Posted Aug 2017
Will we ever see the Government’s careers strategy? The Career Management Quality Alliance (CMQA) – a new sector-wide body of education and careers leaders focussing on quality – urges the Government to publish and implement its long-awaited careers strategy as soon as MPs return to Parliament in September.
To help move this along, the CMQA is today publishing its own recommendations. Chair of the Alliance and President of the Career Development Institute, Virginia Isaac, said “We want to be helpful to Government. To move things along, we have gathered the views of key education and careers bodies in the country and produced a position statement ‘A Careers Strategy that Works for Everyone’.
If this thinking can be incorporated into government policy there will be a good chance of breaking through the current log-jam and making good some of the acute erosion of career guidance in recent times”.
A new careers strategy was first proposed by the Government back in December 2015, in response to the universal view from education and business that, in many areas, access to careers advice for young people was patchy and inadequate and ‘was on life support’ (CBI 2013). Since then we have had a succession of Ministers who have come and gone – all acknowledging the importance of careers education and career management skills; promising the strategy and then failing to deliver it. Meanwhile, more and more young people and adults are being denied the help they so sorely need to prepare for life and a very dynamic world of work – and, qualified careers advisers are leaving the profession in ever greater numbers.
The CMQA fully endorses the research carried out by Sir John Holman and the Gatsby Foundation which resulted in the publication of eight ‘Benchmarks of Good Career Guidance’ including the call for a stable careers programme in every school, personal guidance and addressing the needs of each student. Additionally, while the work of the Careers and Enterprise Company is also an important step in the right direction, it is clear that with its emphasis solely on encounters with employers and employees, it is not in a position to be able to support any other of the benchmarks that will be so vital for wellbeing, social mobility and success.
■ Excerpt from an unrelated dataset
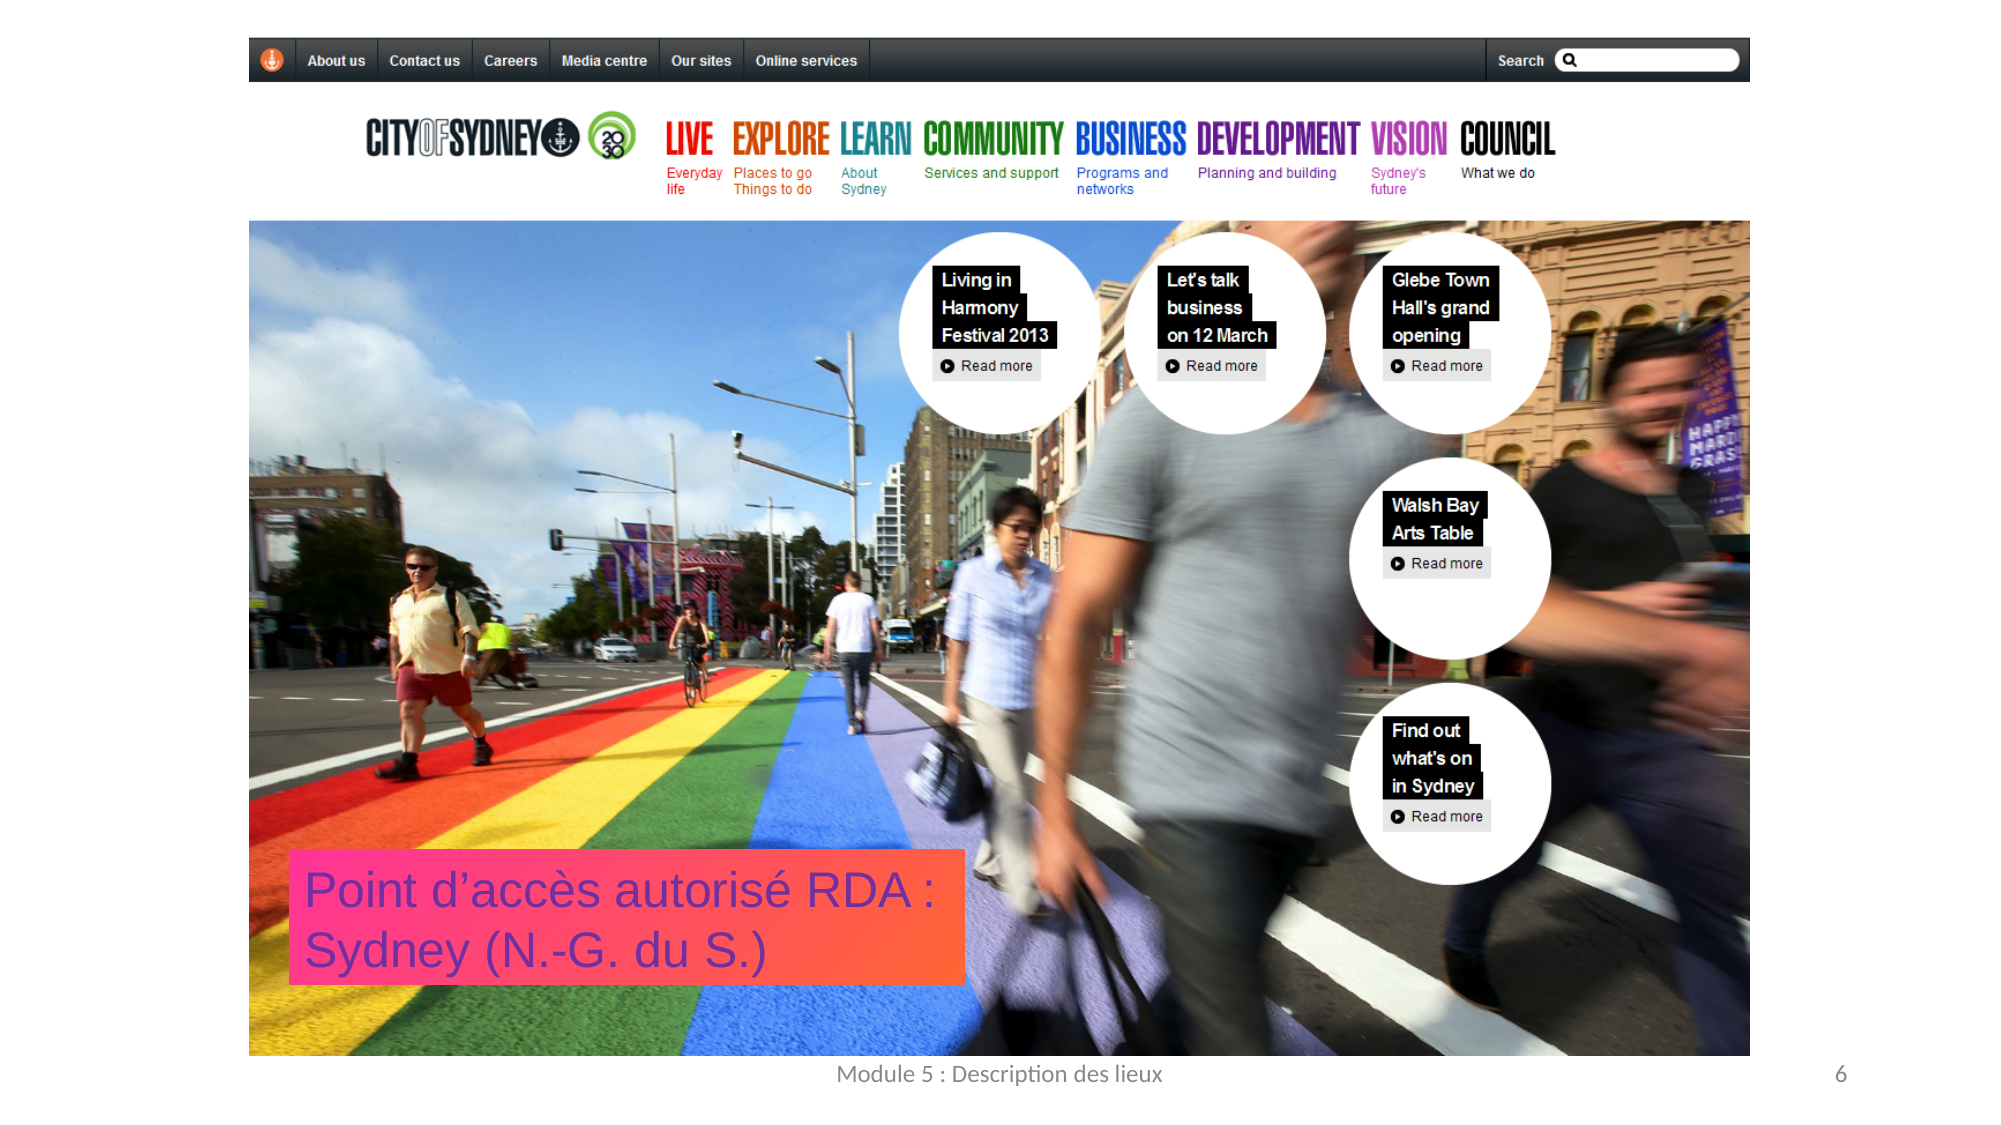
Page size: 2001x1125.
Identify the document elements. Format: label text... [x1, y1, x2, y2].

slide_number 6 [1412, 1042, 1863, 1103]
picture [249, 37, 1751, 1056]
footer Module 5 : Description des lieux [662, 1063, 1338, 1103]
Everyone is agreed that for the UK to remain competitive and for our economy to grow in a global market, the nation will need to be more self-sufficient in developing the skills of its workforce. This is at the heart of the latest Industrial Strategy. Virginia Isaac added “There is an enormous amount of good will to make this happen. Across the board, educators and business people want this to succeed. Careers professionals are ready to give high quality, lifelong support for career management – all we need is for Government to fire the starting gun and recognise the huge value that career professionals bring to all our futures.”